▶ _What is required_
Reproduce every line of text in the records below word for word, omitting the picture markers.

Data records
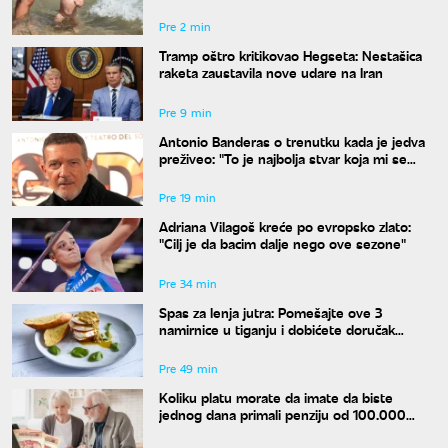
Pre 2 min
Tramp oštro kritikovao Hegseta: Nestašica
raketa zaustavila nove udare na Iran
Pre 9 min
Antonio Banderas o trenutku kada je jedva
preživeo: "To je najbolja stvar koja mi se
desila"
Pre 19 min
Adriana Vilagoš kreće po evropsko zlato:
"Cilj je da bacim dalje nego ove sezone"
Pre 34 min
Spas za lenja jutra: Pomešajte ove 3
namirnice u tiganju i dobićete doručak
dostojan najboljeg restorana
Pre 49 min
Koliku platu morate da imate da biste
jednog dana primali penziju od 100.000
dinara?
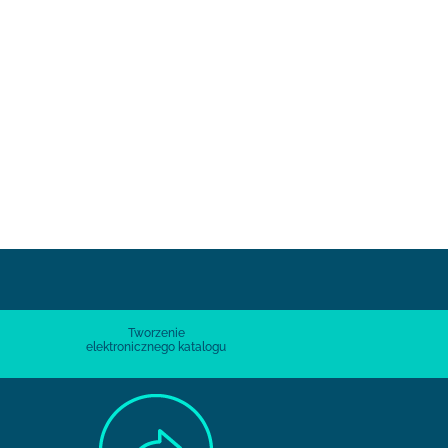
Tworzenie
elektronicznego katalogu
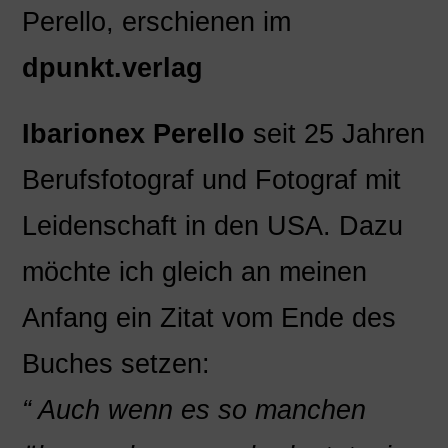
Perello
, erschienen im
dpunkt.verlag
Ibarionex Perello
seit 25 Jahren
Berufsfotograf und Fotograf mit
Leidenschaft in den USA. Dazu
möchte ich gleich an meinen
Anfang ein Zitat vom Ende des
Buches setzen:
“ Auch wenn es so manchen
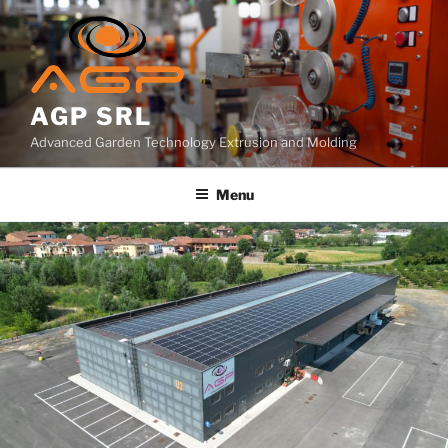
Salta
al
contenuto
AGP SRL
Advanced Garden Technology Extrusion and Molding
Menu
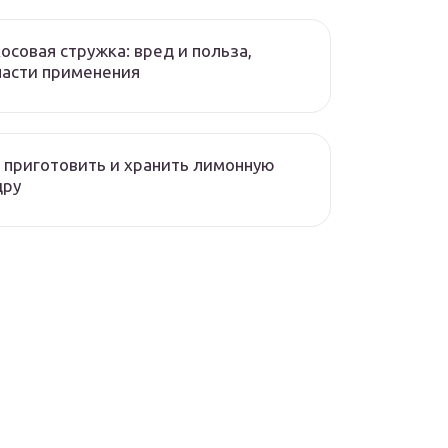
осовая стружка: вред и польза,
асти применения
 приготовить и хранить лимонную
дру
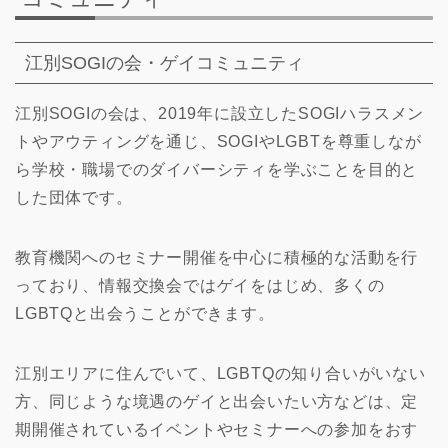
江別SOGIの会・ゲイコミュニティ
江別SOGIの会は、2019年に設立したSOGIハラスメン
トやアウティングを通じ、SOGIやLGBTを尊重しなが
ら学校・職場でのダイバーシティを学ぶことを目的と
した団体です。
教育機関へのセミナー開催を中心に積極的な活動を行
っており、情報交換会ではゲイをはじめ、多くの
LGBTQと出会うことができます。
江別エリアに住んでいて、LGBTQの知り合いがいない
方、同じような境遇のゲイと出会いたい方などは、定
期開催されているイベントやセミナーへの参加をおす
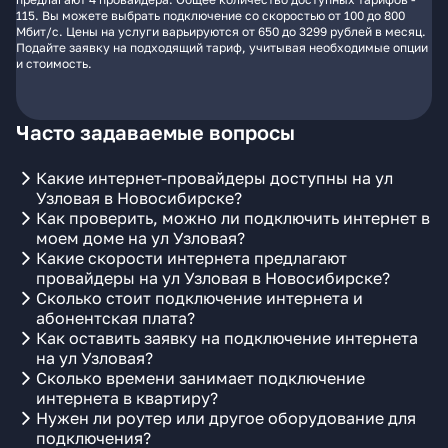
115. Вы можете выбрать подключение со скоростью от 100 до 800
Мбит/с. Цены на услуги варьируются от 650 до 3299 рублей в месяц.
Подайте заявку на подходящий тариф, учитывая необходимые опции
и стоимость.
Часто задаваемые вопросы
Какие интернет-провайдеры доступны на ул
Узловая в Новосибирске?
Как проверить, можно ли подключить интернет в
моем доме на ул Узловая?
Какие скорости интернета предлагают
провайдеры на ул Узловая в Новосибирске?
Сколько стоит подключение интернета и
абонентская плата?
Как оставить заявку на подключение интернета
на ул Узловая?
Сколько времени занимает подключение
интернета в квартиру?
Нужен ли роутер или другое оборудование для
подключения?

▶ _Solved exercise_
Pre 2 min
Tramp oštro kritikovao Hegseta: Nestašica
raketa zaustavila nove udare na Iran
Pre 9 min
Antonio Banderas o trenutku kada je jedva
preživeo: "To je najbolja stvar koja mi se
desila"
Pre 19 min
Adriana Vilagoš kreće po evropsko zlato:
"Cilj je da bacim dalje nego ove sezone"
Pre 34 min
Spas za lenja jutra: Pomešajte ove 3
namirnice u tiganju i dobićete doručak
dostojan najboljeg restorana
Pre 49 min
Koliku platu morate da imate da biste
jednog dana primali penziju od 100.000
dinara?
Tworzenie
elektronicznego katalogu
Perello
, erschienen im
dpunkt.verlag
Ibarionex Perello
seit 25 Jahren
Berufsfotograf und Fotograf mit
Leidenschaft in den USA. Dazu
möchte ich gleich an meinen
Anfang ein Zitat vom Ende des
Buches setzen:
“ Auch wenn es so manchen
Salta
al
contenuto
AGP SRL
Advanced Garden Technology Extrusion and Molding
Menu
осовая стружка: вред и польза,
асти применения
 приготовить и хранить лимонную
дру
江別SOGIの会・ゲイコミュニティ
江別SOGIの会は、2019年に設立したSOGIハラスメン
トやアウティングを通じ、SOGIやLGBTを尊重しなが
ら学校・職場でのダイバーシティを学ぶことを目的と
した団体です。
教育機関へのセミナー開催を中心に積極的な活動を行
っており、情報交換会ではゲイをはじめ、多くの
LGBTQと出会うことができます。
江別エリアに住んでいて、LGBTQの知り合いがいない
方、同じような境遇のゲイと出会いたい方などは、定
期開催されているイベントやセミナーへの参加をおす
115. Вы можете выбрать подключение со скоростью от 100 до 800
Мбит/с. Цены на услуги варьируются от 650 до 3299 рублей в месяц.
Подайте заявку на подходящий тариф, учитывая необходимые опции
и стоимость.
Часто задаваемые вопросы
Какие интернет-провайдеры доступны на ул
Узловая в Новосибирске?
Как проверить, можно ли подключить интернет в
моем доме на ул Узловая?
Какие скорости интернета предлагают
провайдеры на ул Узловая в Новосибирске?
Сколько стоит подключение интернета и
абонентская плата?
Как оставить заявку на подключение интернета
на ул Узловая?
Сколько времени занимает подключение
интернета в квартиру?
Нужен ли роутер или другое оборудование для
подключения?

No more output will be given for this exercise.